▶ Brief
Collect every line of the material below that contains the string "Saint".

====== Extracted information ======

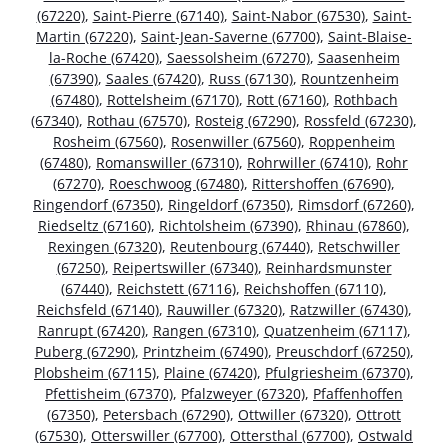
(67220)
,
Saint-Pierre (67140)
,
Saint-Nabor (67530)
,
Saint-
Martin (67220)
,
Saint-Jean-Saverne (67700)
,
Saint-Blaise-
la-Roche (67420)
,
Saessolsheim (67270)
,
Saasenheim
(67390)
,
Saales (67420)
,
Russ (67130)
,
Rountzenheim
(67480)
,
Rottelsheim (67170)
,
Rott (67160)
,
Rothbach
(67340)
,
Rothau (67570)
,
Rosteig (67290)
,
Rossfeld (67230)
,
Rosheim (67560)
,
Rosenwiller (67560)
,
Roppenheim
(67480)
,
Romanswiller (67310)
,
Rohrwiller (67410)
,
Rohr
(67270)
,
Roeschwoog (67480)
,
Rittershoffen (67690)
,
Ringendorf (67350)
,
Ringeldorf (67350)
,
Rimsdorf (67260)
,
Riedseltz (67160)
,
Richtolsheim (67390)
,
Rhinau (67860)
,
Rexingen (67320)
,
Reutenbourg (67440)
,
Retschwiller
(67250)
,
Reipertswiller (67340)
,
Reinhardsmunster
(67440)
,
Reichstett (67116)
,
Reichshoffen (67110)
,
Reichsfeld (67140)
,
Rauwiller (67320)
,
Ratzwiller (67430)
,
Ranrupt (67420)
,
Rangen (67310)
,
Quatzenheim (67117)
,
Puberg (67290)
,
Printzheim (67490)
,
Preuschdorf (67250)
,
Plobsheim (67115)
,
Plaine (67420)
,
Pfulgriesheim (67370)
,
Pfettisheim (67370)
,
Pfalzweyer (67320)
,
Pfaffenhoffen
(67350)
,
Petersbach (67290)
,
Ottwiller (67320)
,
Ottrott
(67530)
,
Otterswiller (67700)
,
Ottersthal (67700)
,
Ostwald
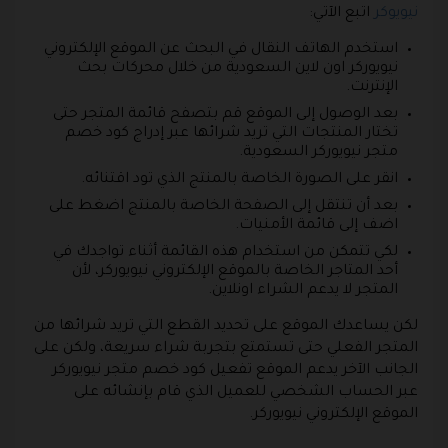
نيويوكر
اتبع الآتي:
استخدم الهاتف النقال في البحث عن الموقع الإلكتروني
نيويوركر اون لاين السعودية من خلال محركات بحث
الإنترنت.
بعد الوصول إلى الموقع قم بتصفح قائمة المتجر حتى
تختار المنتجات التي تريد شرائها عبر إدراج كود خصم
متجر نيويوركر السعودية.
انقر على الصورة الخاصة بالمنتج الذي تود اقتنائه.
بعد أن تنتقل إلى الصفحة الخاصة بالمنتج اضغط على
اضف إلى قائمة الأمنيات.
لكي تتمكن من استخدام هذه القائمة أثناء تواجدك في
أحد المتاجر الخاصة بالموقع الإلكتروني نيويوركر، لأن
المتجر لا يدعم الشراء اونلاين.
لكن يساعدك الموقع على تحديد القطع التي تريد شرائها من
المتجر الفعلي حتى تستمتع بتجربة شراء سريعة، ولكن على
الجانب الآخر يدعم الموقع تفعيل كود خصم متجر نيويوركر
عبر الحساب الشخصي للعميل الذي قام بإنشائه على
الموقع الإلكتروني نيويوركر.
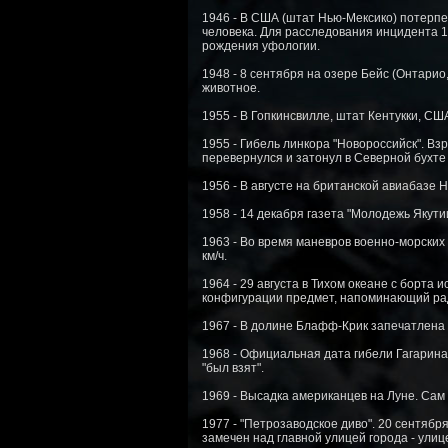
1946 - В США (штат Нью-Мексико) потерп
человека. Для расследования инцидента 
рождения уфологии.
1948 - 8 сентября на озере Бейс (Онтарио
животное.
1955 - В Гопкинсвилле, штат Кентукки, С
1955 - Гибель линкора "Новороссийск". Вз
перевернулся и затонул в Северной бухте 
1956 - В августе на британской авиабазе 
1958 - 14 декабря газета "Молодежь Якут
1963 - Во время маневров военно-морских
км/ч.
1964 - 29 августа в Тихом океане с борт
конфигурации предмет, напоминающий ра
1967 - В долине Блафф-Крик запечатлена н
1968 - Официальная дата гибели Гагарина.
"был взят".
1969 - Высадка американцев на Луне. Сам 
1977 - "Петрозаводское диво". 20 сентября
замечен над главной улицей города - улиц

======

▶ Response
Saint-Pierre (67140)
Saint-Nabor (67530)
Saint-
Saint-Jean-Saverne (67700)
Saint-Blaise-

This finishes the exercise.